Here’s a look at the history of the playoff rivalry.

AMERICA’S TEAM

The teams squared off in the first three years after the merger with the Cowboys beating the Niners for the NFC title game in 1970 and ‘71 and again the next year to help launch their status as “America’s Team.”

In the first meeting at Kezar Stadium in San Francisco, Dallas used 143 yards rushing and a TD from Duane Thomas and two interceptions of John Brodie to win 17-10.

Dallas’ defense dominated again the next year with three more interceptions of Brodie in a 14-3 win that led the Cowboys to their first Super Bowl title.

The next meeting in the divisional round at Candlestick Park helped Staubach earn the moniker of “Captain Comeback.”

Staubach entered the game in the fourth quarter with Dallas down 28-13 and led the team on three scoring drives.
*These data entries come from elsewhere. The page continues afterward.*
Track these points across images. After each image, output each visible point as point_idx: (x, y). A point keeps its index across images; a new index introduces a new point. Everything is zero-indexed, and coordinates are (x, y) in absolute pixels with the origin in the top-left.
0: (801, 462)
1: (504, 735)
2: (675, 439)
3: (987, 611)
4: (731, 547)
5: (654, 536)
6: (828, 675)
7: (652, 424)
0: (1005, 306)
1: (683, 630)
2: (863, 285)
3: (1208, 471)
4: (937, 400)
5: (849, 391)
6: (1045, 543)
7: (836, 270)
He threw a 20-yard TD pass to Billy Parks with 1:20 left to cut the deficit to 28-23. After a successful onside kick, the Cowboys won it on a 10-yard TD pass from Staubach to Ron Sellers with 52 seconds to play.

THE CATCH

The Niners fell off after that three-year run, but got their revenge with a late-game comeback of their own to launch a dynasty in the 1981 NFC championship game.

San Francisco took over at its 11 with 4:54 to play trailing 27-21 when Montana took over. He picked apart Dallas’ Doomsday Defense with a quintessential West Coast offense drive.

Then the Niners faced a third-and-4 at the Dallas 6 with less than a minute to play when Bill Walsh called “Spring Right Option.” Montana rolled right and couldn’t find an open receiver immediately. Then with Ed “Too Tall” Jones and the Dallas defense closing in, Montana launched a high pass that seemed headed out of the end zone.

But Dwight Clark leaped over Everson Walls in the back of the end zone and came down with “The Catch” to give San Francisco a 28-27 lead.

The win was sealed when Danny White lost a fumble and San Francisco won its first of five Super Bowl titles in a 14-year span two weeks later.

“Start of a dynasty,” former 49ers president Carmen Policy said. “I don’t let myself go down the road of what would have happened if he doesn’t make that catch.”

HOW ‘BOUT THEM COWBOYS

While the Niners dynasty was launched with that win, it was the start of Dallas’ demise under coach Tom Landry. The Cowboys bottomed out with a one-win season in Jimmy Johnson’s first season in 1989 before beginning a steady rise.

That helped lead to the Cowboys making it to the 1992 NFC title game in San Francisco against a stacked Niners team led by Steve Young and Jerry Rice.

But the young Cowboys didn’t flinch, getting two TDs from Smith to build a 23-20 lead and then Aikman helped seal it with a 70-yard pass to Alvin Harper to set up another TD.

The rematch the next season wasn’t nearly as tight with the Cowboys building a 28-7 halftime lead on the way to a 38-21 win after Johnson guaranteed victory earlier in the week. Johnson punctuated both wins with his “How ’bout them Cowboys!” proclamation in the victorious locker room.

“I’ve been talking all week,” Johnson told his team. “If you’re gonna talk the talk, you gotta walk the walk. Thanks to you guys, y’all did the walkin.”

YOUNG’S BREAKTHROUGH

After those two losses raised questions if Young would ever win the “big one,” the game the next year helped establish him as one of the greats.

Eric Davis got it started with a pick-6 on the opening possession. Two more turnovers helped San Francisco break out to a 21-0 lead less than five minutes into the game.

“Spotting them a 21-point lead was like spotting Carl Lewis 20 yards in a 100-yard dash,” Smith said.

Young did the rest with two TD passes and a TD run and went on to win Super Bowl MVP two weeks later.

“To answer that pressure is one of the great feelings in sports,” he said after that win over Dallas.